Et un, deux, trois, quatre ! Et on tourne ! En avant, en arrière " C’était l’ambiance Saint-Tropez, à Bruxelles, mardi après-midi. Pas parce que le soleil de mars réchauffait les abords de la Grand-Place. Mais parce qu’à un jet de pierre, le décor du Monte Cristo, bar connu des noctambules, était métamorphosé : passant un rideau de feutre noir, on voyageait dans le temps pour revenir en 1960, au Papagayo, la boîte de nuit tropézienne : murs et colonnes tapissés de bambous, faux palmiers et cocktails. Cette année-là, sur la piste enfumée, le jeune Claude François se fait de l’argent de poche en apprenant à un groupe de danseurs des pas de hully-gully. Chemise blanche immaculée et pantalon cigarette gris, Jérémie Renier est à fond dans le rôle. Quand le mot "moteur" retentit, son visage change imperceptiblement : Claude François revit, devant nous. "Cloclo", le film, en est à son deuxième jour de tournage, sur les cinq semaines prévues en Belgique. Douze autres suivront en France, à Monaco et au Maroc pour cette biographie réalisée sous l’égide des fils du chanteur, Claude et Marc.
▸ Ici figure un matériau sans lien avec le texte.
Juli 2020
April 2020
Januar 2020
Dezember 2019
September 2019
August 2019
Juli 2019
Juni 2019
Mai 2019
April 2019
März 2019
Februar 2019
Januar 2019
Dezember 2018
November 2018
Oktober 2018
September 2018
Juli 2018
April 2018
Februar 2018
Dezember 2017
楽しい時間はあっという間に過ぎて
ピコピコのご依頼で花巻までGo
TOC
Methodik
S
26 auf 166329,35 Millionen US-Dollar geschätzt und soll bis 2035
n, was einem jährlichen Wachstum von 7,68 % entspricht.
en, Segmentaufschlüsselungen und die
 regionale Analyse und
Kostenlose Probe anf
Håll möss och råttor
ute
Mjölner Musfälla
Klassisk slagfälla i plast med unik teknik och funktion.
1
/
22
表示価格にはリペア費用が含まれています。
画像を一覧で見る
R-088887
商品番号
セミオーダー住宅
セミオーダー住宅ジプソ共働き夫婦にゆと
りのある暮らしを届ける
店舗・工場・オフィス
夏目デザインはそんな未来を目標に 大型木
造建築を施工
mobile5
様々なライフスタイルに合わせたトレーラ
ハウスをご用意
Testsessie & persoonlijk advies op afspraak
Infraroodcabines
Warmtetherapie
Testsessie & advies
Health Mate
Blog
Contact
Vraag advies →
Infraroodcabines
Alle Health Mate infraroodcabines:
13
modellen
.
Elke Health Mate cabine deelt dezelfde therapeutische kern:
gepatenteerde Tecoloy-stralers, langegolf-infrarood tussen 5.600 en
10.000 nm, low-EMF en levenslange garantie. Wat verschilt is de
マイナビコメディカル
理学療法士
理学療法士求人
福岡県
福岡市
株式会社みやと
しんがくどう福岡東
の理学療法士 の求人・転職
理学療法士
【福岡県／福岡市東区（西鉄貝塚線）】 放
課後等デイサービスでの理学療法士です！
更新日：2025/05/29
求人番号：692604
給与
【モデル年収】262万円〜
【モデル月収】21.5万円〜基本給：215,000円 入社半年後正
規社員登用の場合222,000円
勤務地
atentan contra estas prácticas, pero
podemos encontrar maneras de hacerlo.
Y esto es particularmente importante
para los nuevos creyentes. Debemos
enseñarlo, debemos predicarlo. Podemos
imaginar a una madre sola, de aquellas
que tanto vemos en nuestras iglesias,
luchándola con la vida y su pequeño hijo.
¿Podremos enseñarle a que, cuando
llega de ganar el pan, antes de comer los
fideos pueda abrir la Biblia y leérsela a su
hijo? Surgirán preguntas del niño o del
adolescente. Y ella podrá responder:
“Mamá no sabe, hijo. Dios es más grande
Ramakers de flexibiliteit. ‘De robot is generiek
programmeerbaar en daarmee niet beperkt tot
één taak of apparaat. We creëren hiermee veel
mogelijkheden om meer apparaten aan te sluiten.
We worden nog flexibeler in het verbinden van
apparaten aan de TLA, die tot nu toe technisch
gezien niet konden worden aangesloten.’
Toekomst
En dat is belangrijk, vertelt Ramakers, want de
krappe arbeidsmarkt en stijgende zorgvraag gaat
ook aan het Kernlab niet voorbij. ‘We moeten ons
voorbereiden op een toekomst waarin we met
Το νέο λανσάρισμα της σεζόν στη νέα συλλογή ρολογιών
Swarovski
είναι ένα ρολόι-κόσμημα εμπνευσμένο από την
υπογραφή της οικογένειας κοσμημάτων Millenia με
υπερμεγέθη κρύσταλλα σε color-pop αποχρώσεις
Le réalisateur Florent Emilio Siri ("Nid de guêpes", "L’Ennemi intime") travaille la scène du Papagayo en collaboration étroite avec Michael Ressiga, le chorégraphe - qui, on s’en doute, aura fort à faire sur cette production avec son épouse Mya Frye (qui interprétera une des Claudettes). La veille, l’équipe a mis en boîte les premières images au Théâtre Saint-Michel, à Etterbeek, qui servait de doublure à l’Olympia. Le temps d’une journée, six cents figurants - dont l’enthousiasme a sidéré le réalisateur - ont reproduit l’hystérie d’un concert de Johnny Hallyday, auquel le jeune Claude François avait assisté. Parmi les "sosies" présents, il y avait aussi une France Gall et un Bruno Coquatrix, grand patron de la salle parisienne.

"Ce sera un des cinq blockbusters de 2012", assure sans détour Claude François Junior, producteur du film. Pour Jérémie Renier, interpréter Cloclo est une vieille promesse. Le projet remonte à 2002, comme le rappelle Claude Jr : "Antoine De Caunes était venu me trouver avec l’idée de réaliser un biopic sur mon père. Je n’étais pas contre, mais je lui avais dit qu’à mon avis l’élément déterminant serait l’acteur qui l’incarnerait. Il m’a parlé d’un jeune acteur belge qui était en train de monter, et dont la ressemblance avec mon père était troublante. Je ne connaissais pas Jérémie. J’ai vu un de ses films et j’ai tout de suite été convaincu." La rumeur commence à l’époque à circuler autour du projet. Jérémie Renier lui-même l’évoque parfois au détour d’une conversation. Mais l’adaptation de "Podium" de Yann Moix passe par là. "Quand le scénario de "Podium" est arrivé sur notre bureau, mon frère et moi on s’est dit qu’un film sur la vie de notre père pouvait encore attendre, alors que ce projet-là, il ne fallait pas le laisser attendre." Mais sept ans après "Podium", voici donc "Cloclo" en train de se concrétiser. D’un budget de 20 millions d’euros, le film est coproduit en Belgique par Flèche Productions (Claude François Junior), avec de l’apport tax shelter (via la société uMedia Family). La production exécutive est assurée par Nexus Production.